Quand la Chine ralentira…

Après le feuilleton grec, notre été est donc désormais bercé sur les marchés par le ralentissement de l’économie chinoise. Beaucoup de choses ont déjà été écrites depuis le lundi noir 24 août où les bourses mondiales ont fortement dévissé. Voici donc en synthèse notre analyse de la situation.

 

Des raisons d’être inquiets … Les nuages sont multiples à court terme :

 

1-Quelle est l’ampleur du ralentissement chinois ?

Un fort ralentissement de la seconde économie mondiale, qui rappelons le pèse désormais 17% du PIB mondial, entrainerait inévitablement un ralentissement de la croissance mondiale, de nature à remettre en cause la reprise qui commençait à poindre en Europe et dans les principaux pays développés. Mais il est difficile de connaitre la réalité des chiffres annoncés par le gouvernement chinois…l’ampleur de ce ralentissement sera donc scrutée avec attention.

Pourtant, il nous semble que l’économie chinoise est avant tout entrée dans une phase de mutation, tendant à réduire la croissance basée sur les exportations, au profit d’une croissance plus lente mais plus durable, recentrée sur la consommation intérieure. Ce changement devrait donc s’avérer favorable à moyen terme, et à ce titre la réaction des marchés nous semble exagérée.

 

2- Le risque de remontée des taux de la FED

La réunion du 17 septembre de la FED sera cruciale et pourra être interprétée diversement.

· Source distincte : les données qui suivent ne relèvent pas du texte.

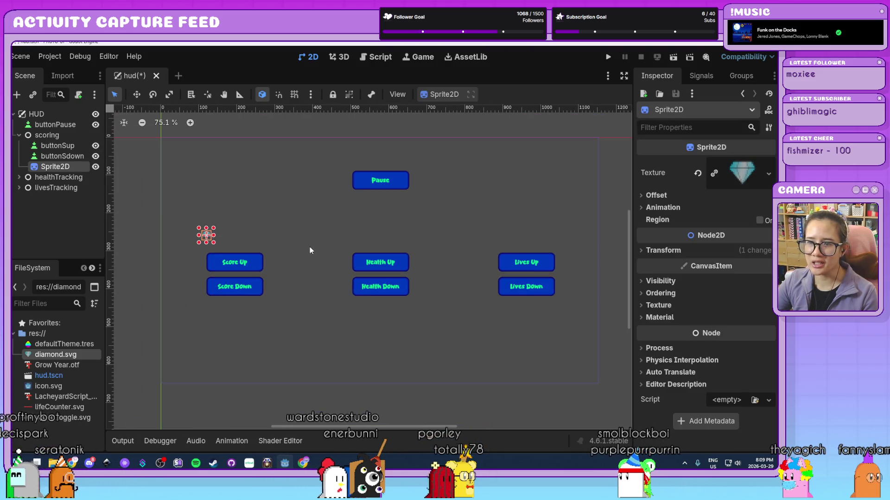
click(278, 245)
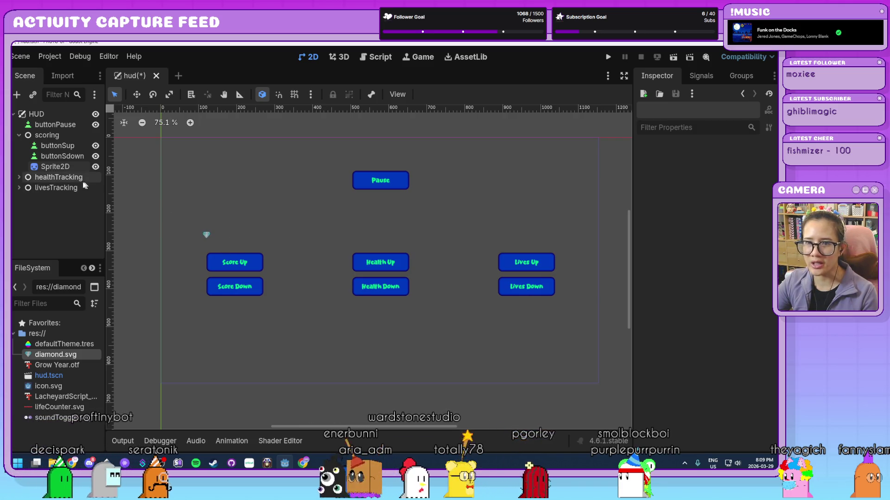
click(61, 133)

Soit la décision est prise de relever les taux, ce qui est négatif pour les marchés actions et pourrait entrainer des secousses, mais à l’inverse cette décision enverrait également un signal de confirmation de la bonne santé de l’économie américaine, justifiant la nécessité de remonter les taux pour juguler l’inflation.

Soit la FED ne bouge pas ses taux, ce qui est à priori bon pour les marchés, mais pourrait aussi être interprété négativement car prouvant que les inquiétudes sur la croissance sont bien réelles…

 

3- Les élections en Europe du sud

La Grèce recommence donc fin septembre son feuilleton électoral, avec le risque de retomber dans les travers de cet été selon le résultat qui sortira des urnes.

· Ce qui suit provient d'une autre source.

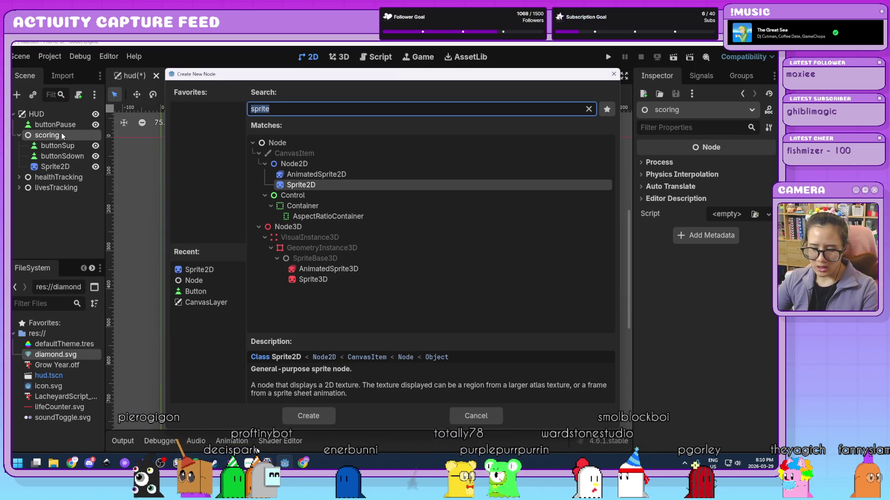
text(label)
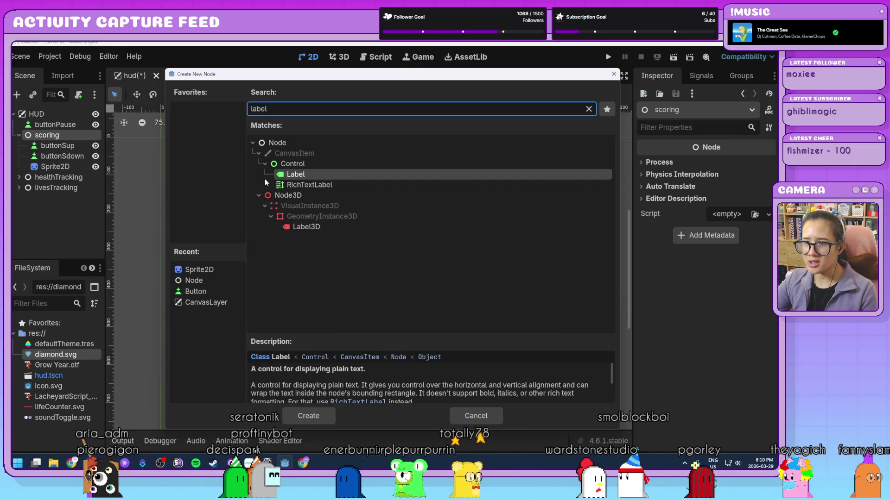
double_click(310, 177)
text(Score: 0)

Dans la foulée, ce sera au tour de l’Espagne de procéder à des élections, là aussi à haut risque et de nature à remettre en cause la politique de rigueur prônée par l’Europe.

 

Mais les raisons d’espérer sont bien présentes… car les fondamentaux sont toujours là, notamment en Europe :

 

1-La forte baisse de la monnaie européenne favorise nos exportations et donc nos entreprises, dont les résultats devraient continuer à s’améliorer dans les mois à venir.

 

2– La chute du prix des matières premières, là encore a redonné une belle bouffée d’oxygène aux entreprises européennes et favorise la reprise économique.

 

3– La poursuite de l’intervention sans limite apparente de l’action de la BCE continue à soutenir l’économie européenne et sa croissance.

 

Les risques sont donc multiples, sur une économie globalement convalescente. Si la reprise se confirme, alors les marchés devraient retrouver un beau dynamisme, mais à défaut, la volatilité actuelle devrait encore perdurer.

 

Guy Roos

Réactions et commentaires

4 commentaires
  1. Dans le livre « Comment tout peut s’effondrer » paru en avril, les auteurs rappellent les prévisions du rapport Meadows : « Entre 2015 et 2025, l’économie et la production agricole décrochent et s’effondrent totalement avant la fin du siècle… »
    Tenez-vous compte de ces prévisions à long terme ?

    • Bonjour,

      Effectivement , l’impact des grands bouleversements sur l’économie doit être appréhendé pour déterminer les cycles économiques. Concernant cependant les marchés financiers, notre gestion se positionne sur un horizon moyen terme, 3 à 5 ans. Parler de prévision à très long terme (fin du siècle) et en tenir compte dans nos choix d’allocation d’actifs est un exercice trop délicat eu égard au rythme des marchés, même si nous tentons dans un raisonnement de tendance de nous affranchir du quotidien.